Nello studio, gli scienziati hanno costruito un modello 3D dell’apparato di masticazione delle 21 specie di primati analizzati, determinando che il sistema masticatorio cresce in modo molto coordinato, in un processo sinergico che coinvolge i muscoli masticatori, le mascelle e i denti. I molari emergono solo quando c’è abbastanza spazio per loro nelle mascelle, in una posizione abbastanza avanzata in modo che quando si mastica non ci sia il rischio di danneggiare l’articolazione della mascella. Negli esseri umani, poiché la crescita dell’organismo avviene così lentamente, anche quella delle mascelle procede allo stesso modo e per molti anni non vi è spazio per i molari. Non solo, secondo i risultati, la crescita delle mascelle umane è probabilmente legata anche alla storia di vita e di maturazione dell’essere umano (e cioè dalla sua crescita somatica e neuronale, ad esempio), anch’essa molto protratta nel tempo rispetto ad altri primati.
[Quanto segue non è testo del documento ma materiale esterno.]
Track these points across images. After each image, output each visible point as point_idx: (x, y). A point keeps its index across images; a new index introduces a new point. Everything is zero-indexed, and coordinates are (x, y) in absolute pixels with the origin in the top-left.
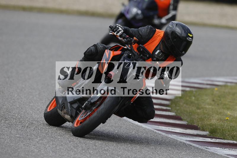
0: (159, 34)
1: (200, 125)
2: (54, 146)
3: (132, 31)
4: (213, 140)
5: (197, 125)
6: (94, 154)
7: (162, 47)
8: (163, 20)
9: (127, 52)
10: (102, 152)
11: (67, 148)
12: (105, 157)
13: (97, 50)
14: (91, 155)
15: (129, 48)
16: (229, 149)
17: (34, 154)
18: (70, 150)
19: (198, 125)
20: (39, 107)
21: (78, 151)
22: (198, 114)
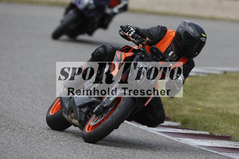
0: (170, 34)
1: (171, 116)
2: (24, 138)
3: (143, 32)
4: (185, 131)
5: (168, 116)
6: (65, 145)
7: (173, 48)
8: (116, 10)
9: (139, 53)
10: (73, 144)
11: (37, 140)
12: (75, 148)
13: (106, 51)
14: (62, 147)
15: (142, 50)
16: (201, 140)
17: (4, 146)
18: (41, 142)
19: (170, 116)
20: (9, 99)
21: (49, 143)
22: (169, 105)
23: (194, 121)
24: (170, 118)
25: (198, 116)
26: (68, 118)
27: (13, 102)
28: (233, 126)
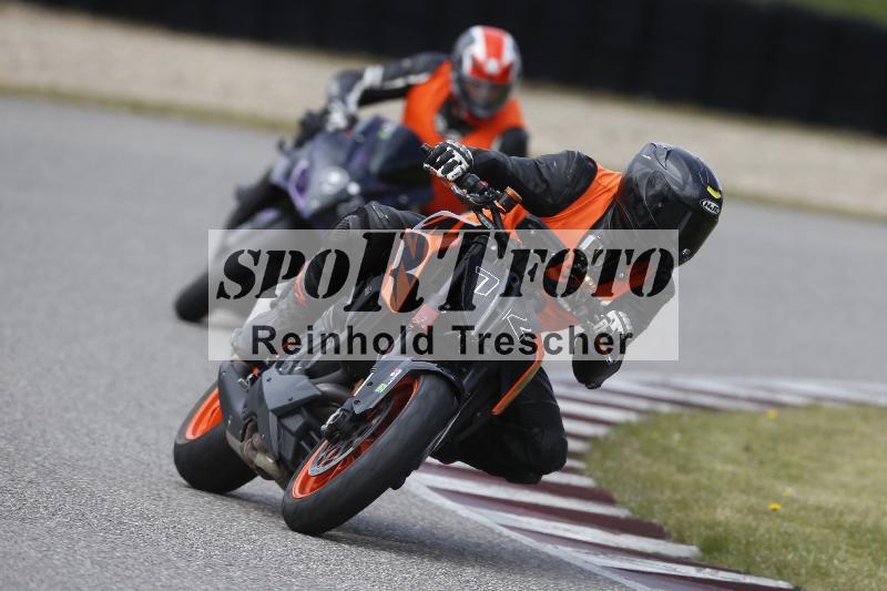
1: (671, 523)
5: (661, 523)
19: (666, 523)
23: (748, 543)
24: (666, 529)
25: (768, 530)
26: (242, 448)
27: (107, 437)
28: (882, 568)
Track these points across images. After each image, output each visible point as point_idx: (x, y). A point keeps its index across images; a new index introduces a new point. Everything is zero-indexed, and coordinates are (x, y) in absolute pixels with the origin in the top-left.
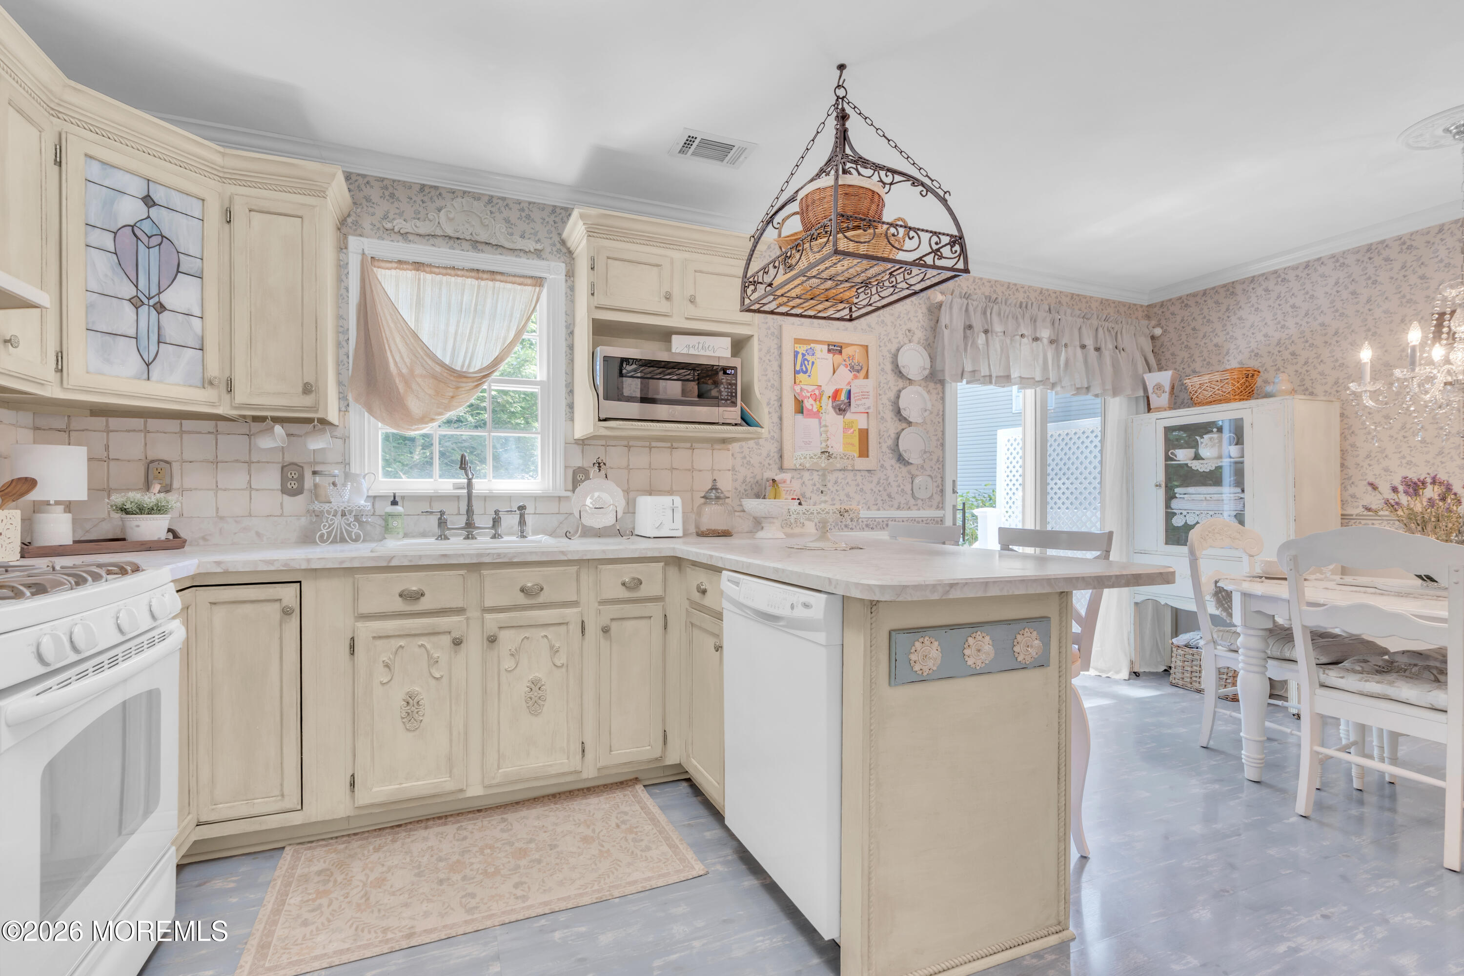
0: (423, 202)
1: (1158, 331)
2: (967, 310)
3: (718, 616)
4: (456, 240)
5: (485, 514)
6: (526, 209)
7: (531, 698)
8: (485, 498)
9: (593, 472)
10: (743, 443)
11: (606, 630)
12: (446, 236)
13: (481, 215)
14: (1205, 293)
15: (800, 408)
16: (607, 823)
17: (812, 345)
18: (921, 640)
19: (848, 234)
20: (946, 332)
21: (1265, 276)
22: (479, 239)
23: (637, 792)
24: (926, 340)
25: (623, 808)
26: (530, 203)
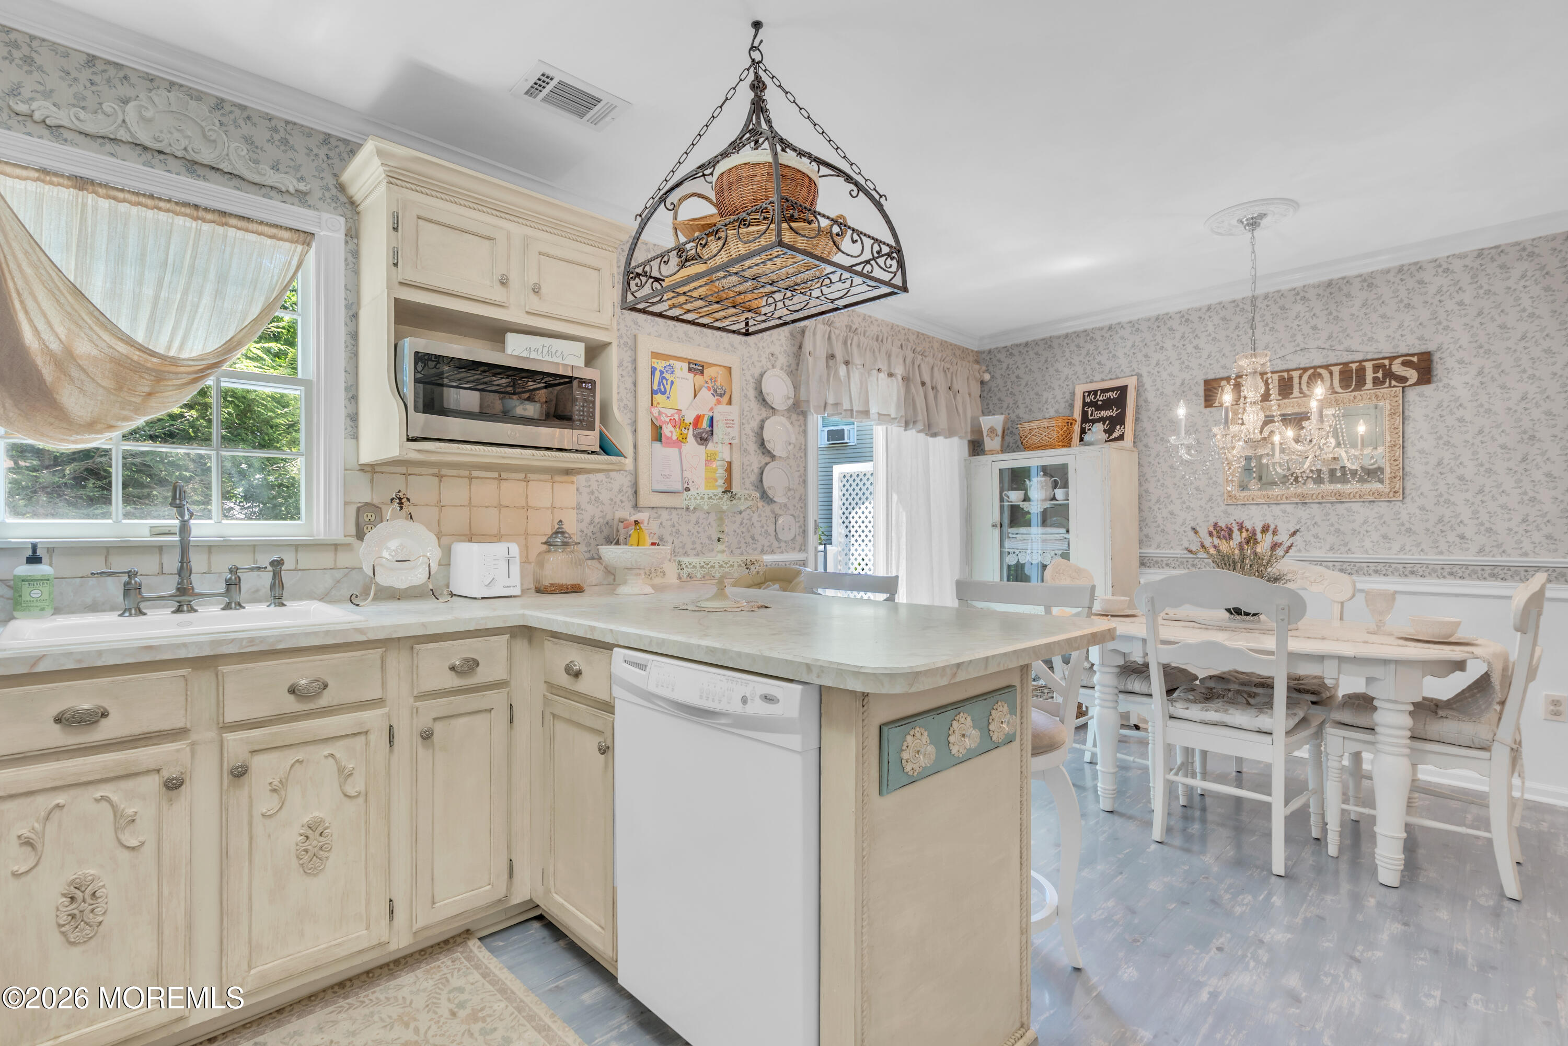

Per quel che riguarda i denti del giudizio, ormai non più coinvolti nel sistema di masticazione e spesso problematici, la questione rimane invece aperta. “Abbiamo notato una riduzione delle dimensioni dei denti molari negli esseri umani rispetto ad alcuni dei nostri antenati fossili, quindi è possibile che questa tendenza continui” conclude Glowacka. “Per ora non possiamo dire nulla sul fatto che i denti del giudizio possano scomparire, comunque”.